_Task objective_
Looking at the records below, state how many lines include the string "address" and add nothing further.

★ ★ ★

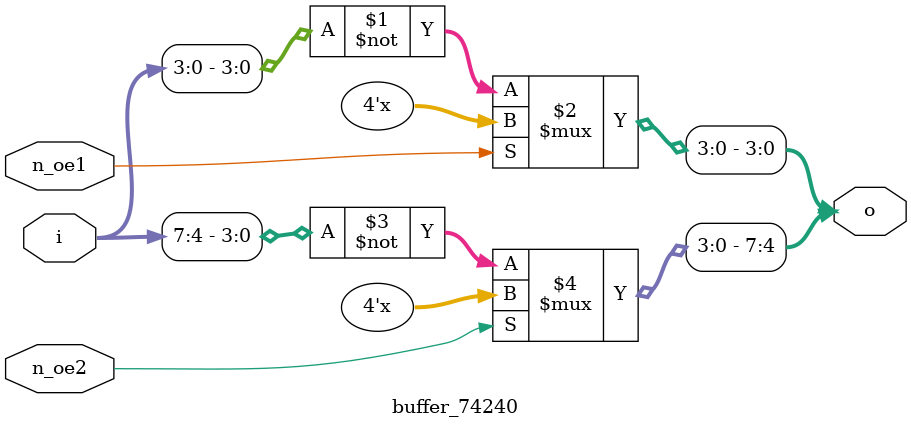
<source format=v>
`timescale 1ns/1ns
module buffer_74240(
//output
            o,
//input
            i,
            n_oe1,
            n_oe2);
    input wire [7:0] i;
    input wire n_oe1;
    input wire n_oe2;
    output wire [7:0] o;

    assign #11 o[3:0] = n_oe1 ? 4'bzzzz : ~i[3:0];
    assign #11 o[7:4] = n_oe2 ? 4'bzzzz : ~i[7:4];
endmodule

</source>
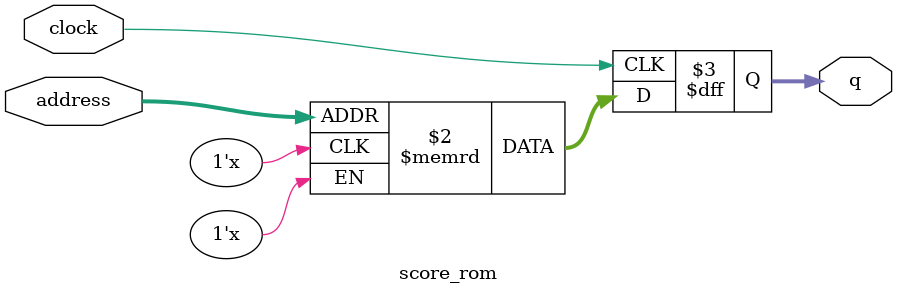
<source format=sv>
module score_rom (
	input logic clock,
	input logic [13:0] address,
	output logic [3:0] q
);

logic [3:0] memory [0:9599] /* synthesis ram_init_file = "./score/score.mif" */;

always_ff @ (posedge clock) begin
	q <= memory[address];
end

endmodule

</source>
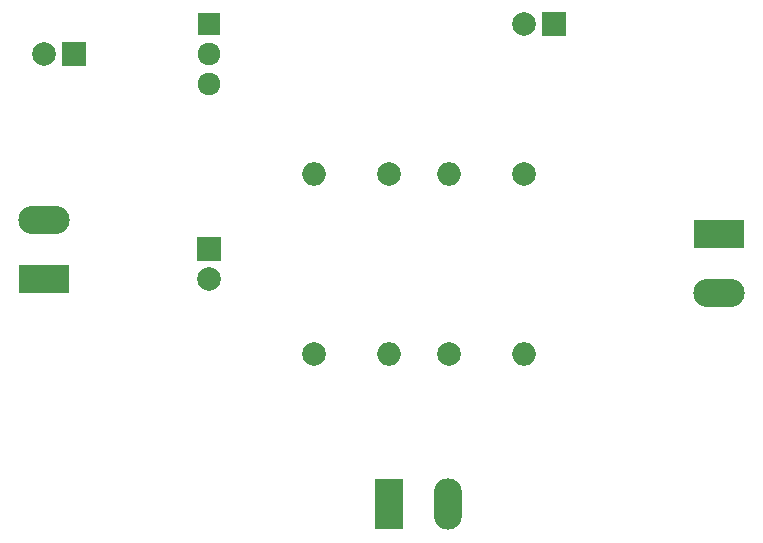
<source format=gbr>
G04 #@! TF.FileFunction,Soldermask,Top*
%FSLAX46Y46*%
G04 Gerber Fmt 4.6, Leading zero omitted, Abs format (unit mm)*
G04 Created by KiCad (PCBNEW 4.0.5) date 05/30/17 12:07:32*
%MOMM*%
%LPD*%
G01*
G04 APERTURE LIST*
%ADD10C,0.100000*%
%ADD11R,2.000000X2.000000*%
%ADD12C,2.000000*%
%ADD13R,4.360000X2.380000*%
%ADD14O,4.360000X2.380000*%
%ADD15O,2.000000X2.000000*%
%ADD16R,2.380000X4.360000*%
%ADD17O,2.380000X4.360000*%
%ADD18C,1.920000*%
%ADD19R,1.920000X1.920000*%
G04 APERTURE END LIST*
D10*
D11*
X132080000Y-80010000D03*
D12*
X129580000Y-80010000D03*
D11*
X143510000Y-96520000D03*
D12*
X143510000Y-99020000D03*
D11*
X172720000Y-77470000D03*
D12*
X170220000Y-77470000D03*
D13*
X129540000Y-99060000D03*
D14*
X129540000Y-94060000D03*
D13*
X186690000Y-95250000D03*
D14*
X186690000Y-100250000D03*
D12*
X163830000Y-105410000D03*
D15*
X163830000Y-90170000D03*
D12*
X170180000Y-90170000D03*
D15*
X170180000Y-105410000D03*
D12*
X152400000Y-105410000D03*
D15*
X152400000Y-90170000D03*
D16*
X158750000Y-118110000D03*
D17*
X163750000Y-118110000D03*
D18*
X143510000Y-80010000D03*
X143510000Y-82550000D03*
D19*
X143510000Y-77470000D03*
D12*
X158750000Y-90170000D03*
D15*
X158750000Y-105410000D03*
M02*

</source>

★ ★ ★

_Task response_
2